Più preoccupante è stata la scelta dell’alleato di governo, cioè il partito nazionalista di destra dei Greci Indipendenti (ANEL) di Panos Kammenos. Questo movimento ha assunto troppo spesso posizioni inaccettabili contro gli immigrati, gli ebrei e gli omosessuali. Syriza, mancando della maggioranza assoluta e dovendo formare una coalizione di governo in pochissimi giorni, secondo quanto previsto dalla legge greca, ha chiesto prima aiuto al Partito Comunista (KKE), che ha risposto picche, quindi si è rivolta all’unico altro partito che condivideva le posizioni anti-austerità, ANEL.

In teoria, Syriza potrebbe portare avanti le politiche economiche con il proprio alleato di governo e le politiche di espansione dei diritti e della laicità, sgradite ad ANEL, con maggioranze variabili (grazie ai voti dei socialisti del PASOK o dei centristi di To Potami). In pratica, però, le cose saranno molto complicate: da una parte né i socialisti né i centristi condividono interamente gli obiettivi LGBT-friendly e pro-immigrati di Syriza, dall’altra ANEL difficilmente rinuncerà a mettere i bastoni tra le ruote ad accordi extra-governativi per progetti che non condivide. Insomma, almeno allo stato attuale, probabilmente Tsipras dovrà limitarsi a piccoli passi avanti e al superamento delle discriminazioni più odiose.
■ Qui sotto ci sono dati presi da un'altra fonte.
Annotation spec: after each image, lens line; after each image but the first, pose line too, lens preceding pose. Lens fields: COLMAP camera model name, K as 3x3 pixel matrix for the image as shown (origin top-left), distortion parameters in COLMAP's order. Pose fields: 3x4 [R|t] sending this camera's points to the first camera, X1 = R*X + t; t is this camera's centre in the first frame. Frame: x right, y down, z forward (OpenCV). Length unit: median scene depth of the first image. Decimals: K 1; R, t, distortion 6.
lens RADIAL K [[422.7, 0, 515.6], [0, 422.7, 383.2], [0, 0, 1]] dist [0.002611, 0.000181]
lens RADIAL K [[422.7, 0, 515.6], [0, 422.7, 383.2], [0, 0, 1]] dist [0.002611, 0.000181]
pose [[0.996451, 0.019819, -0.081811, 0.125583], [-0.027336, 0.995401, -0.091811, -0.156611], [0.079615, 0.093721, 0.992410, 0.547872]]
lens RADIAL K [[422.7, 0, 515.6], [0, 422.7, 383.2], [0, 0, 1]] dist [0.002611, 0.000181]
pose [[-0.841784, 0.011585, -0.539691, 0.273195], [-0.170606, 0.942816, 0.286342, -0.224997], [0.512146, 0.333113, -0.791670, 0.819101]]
A complicare ancora di più il quadro, ci sono alcune posizioni concilianti che Syriza ha avuto nei confronti della Russia di Vladimir Putin, ben inquadrata anche in un commento di Andrea Pipino su internazionale.it. Il giornalista si chiede “perché mai un partito di sinistra moderno, aperto e non dogmatico debba sposare la causa di un regime ormai chiaramente autoritario, nazionalista e illiberale come quello della Russia di Putin“. La domanda interroga tanto le forze di sinistra, che troppo spesso rimangono ancorate a logiche da guerra fredda, quanto l’Unione Europea, che ha bisogno di tornare ad essere quel credibile polo attrattivo, fatto di democrazia e diritti, che aveva promesso di diventare.
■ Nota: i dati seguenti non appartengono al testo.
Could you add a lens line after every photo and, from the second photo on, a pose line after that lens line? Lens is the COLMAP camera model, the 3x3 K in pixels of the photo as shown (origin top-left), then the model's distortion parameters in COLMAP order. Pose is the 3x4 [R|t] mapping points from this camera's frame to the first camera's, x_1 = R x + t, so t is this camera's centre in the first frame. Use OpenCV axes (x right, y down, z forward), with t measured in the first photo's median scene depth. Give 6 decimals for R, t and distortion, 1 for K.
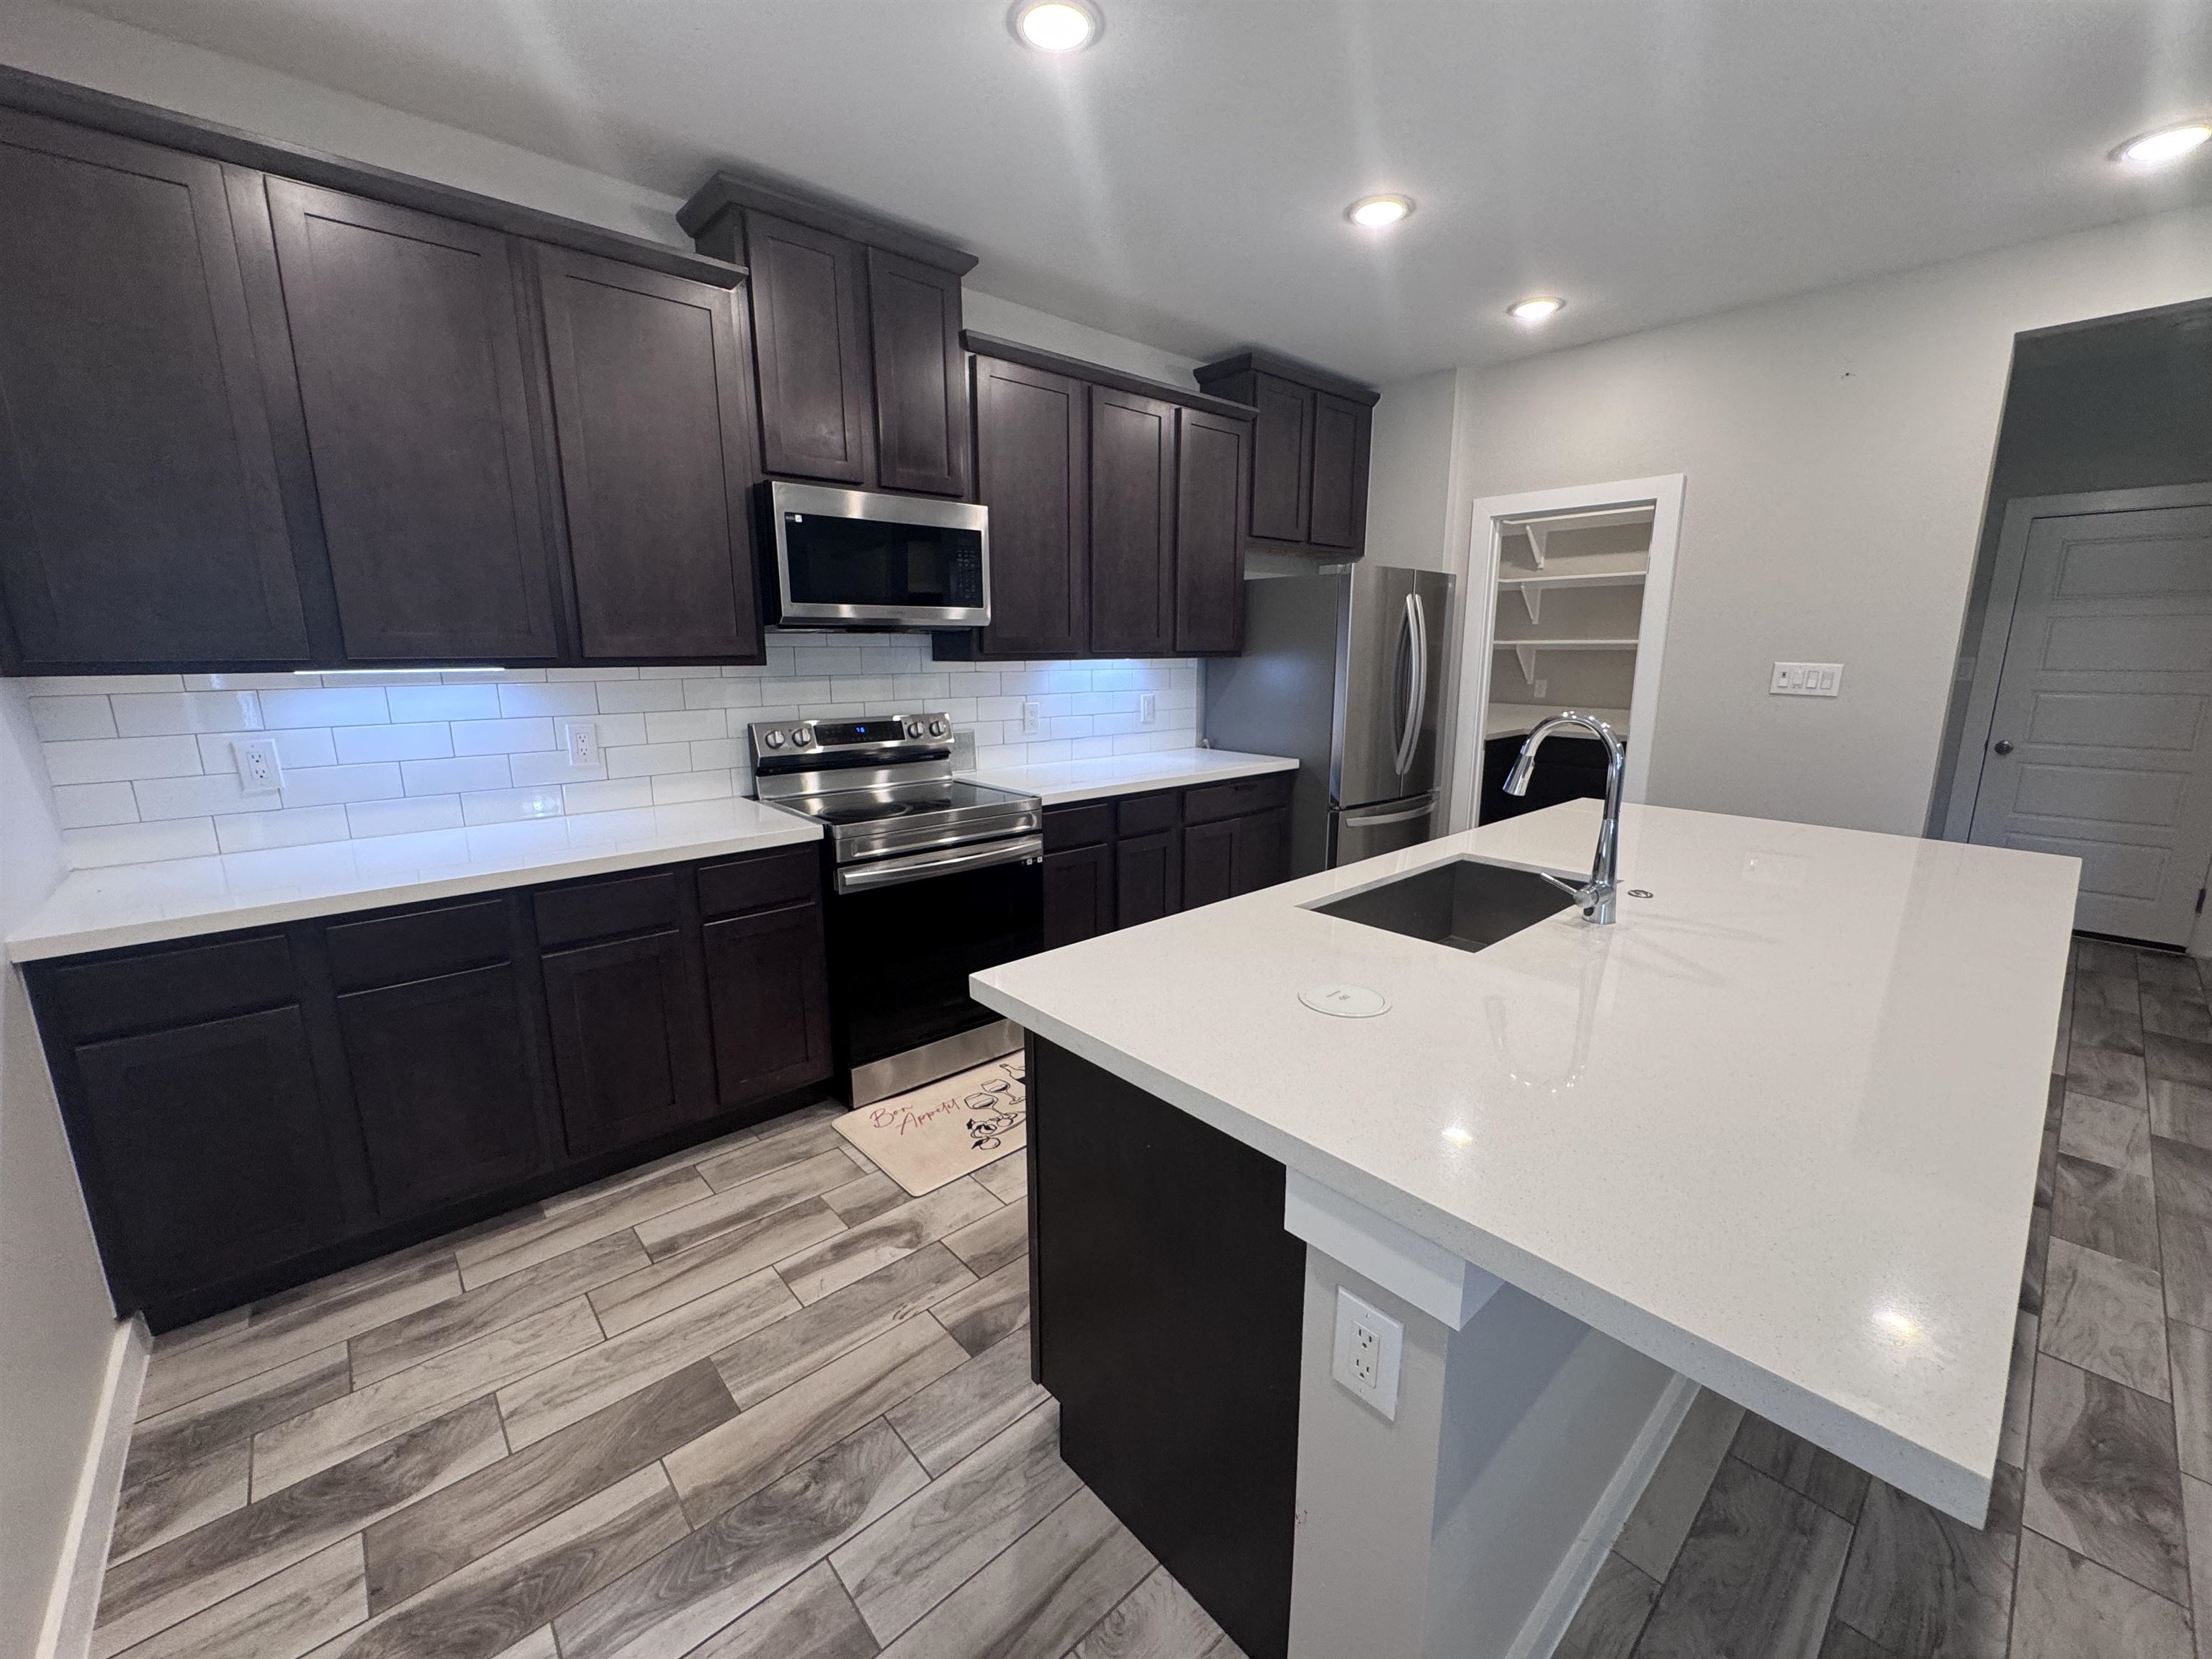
lens RADIAL K [[884.5, 0, 1102.5], [0, 884.5, 834.2], [0, 0, 1]] dist [-0.003306, -0.000025]
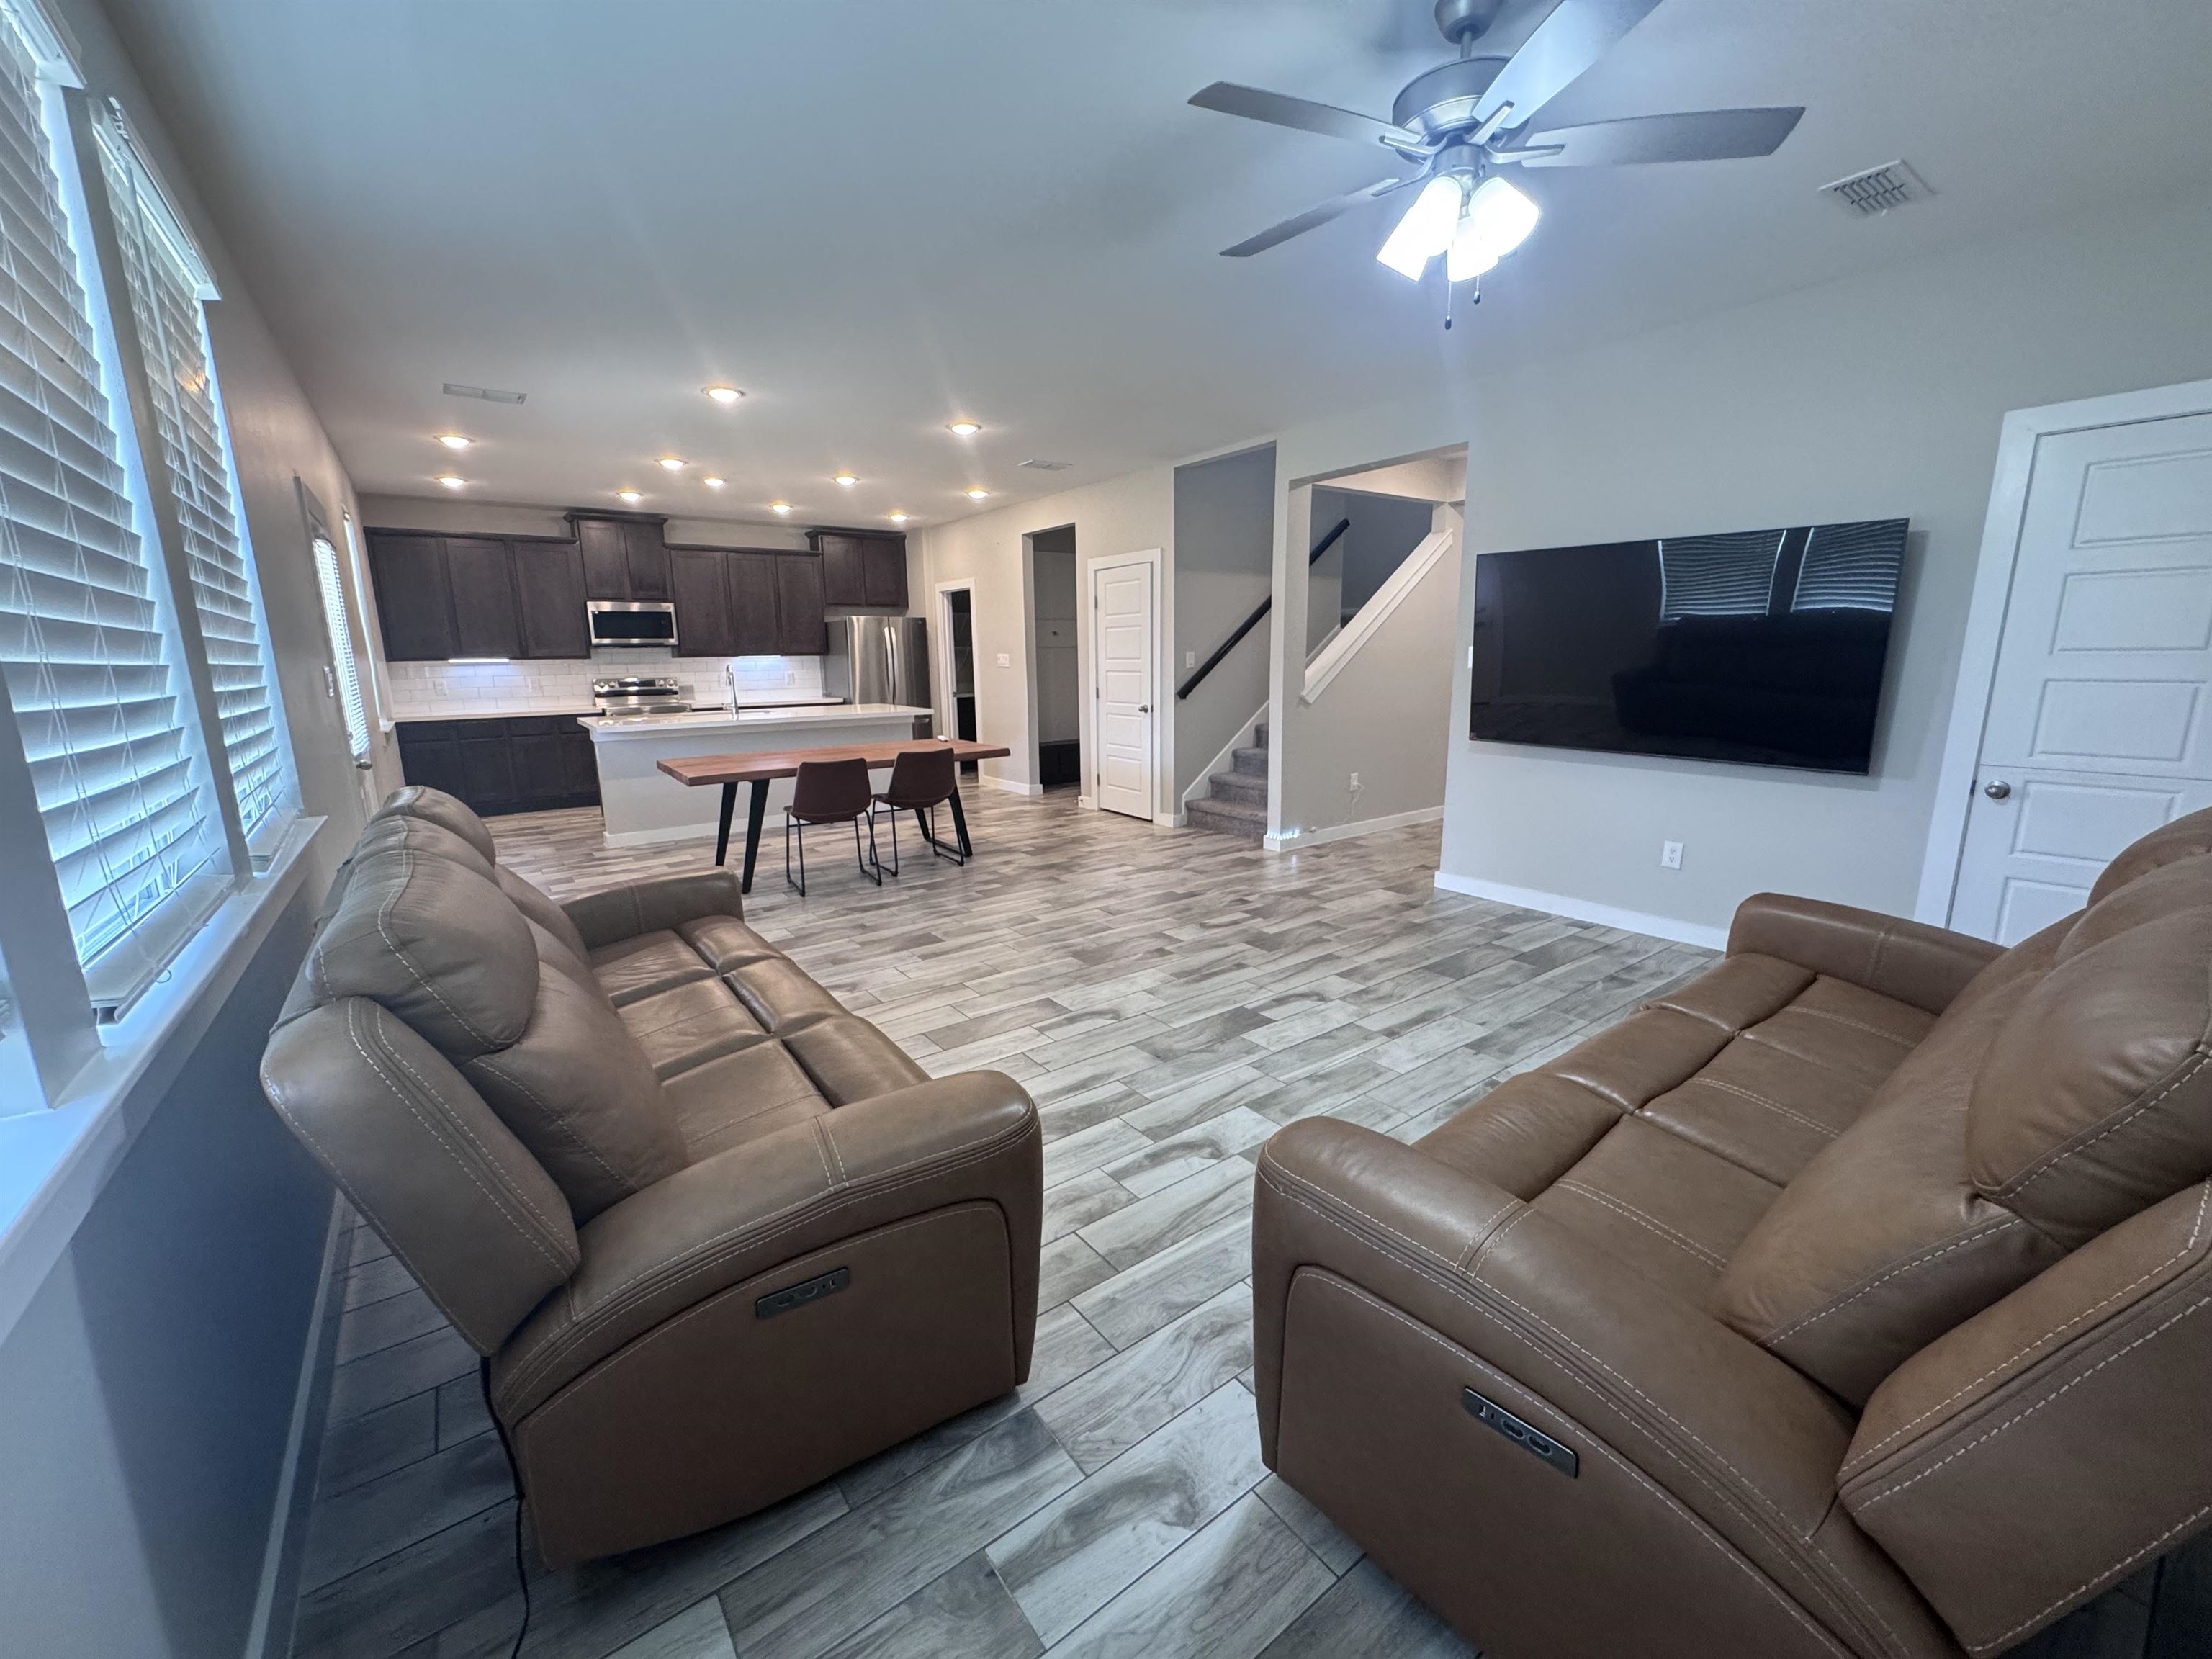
lens RADIAL K [[884.5, 0, 1102.5], [0, 884.5, 834.2], [0, 0, 1]] dist [-0.003306, -0.000025]
pose [[0.994905, 0.007936, -0.100509, 1.813770], [-0.008717, 0.999935, -0.007334, 0.453841], [0.100444, 0.008173, 0.994909, -1.996602]]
Nel frattempo, le opinioni pubbliche e i movimenti politici e sociali degli altri paesi dovrebbero cercare di evitare giudizi affrettati e prematuri sulla Grecia. Da un lato, chi demonizza Tsipras dovrebbe evitare di basare le proprie critiche su paure e minacce (che, come si è visto, finiscono comunque per produrre effetti contrari a quelli sperati). Dall’altro, chi condivide il suo progetto politico, non dovrebbe trasformare la simpatia in santificazione: il percorso da compiere è ambizioso e molto complesso, i pochi alleati internazionali possono aiutare a evitare eventuali sbandamenti.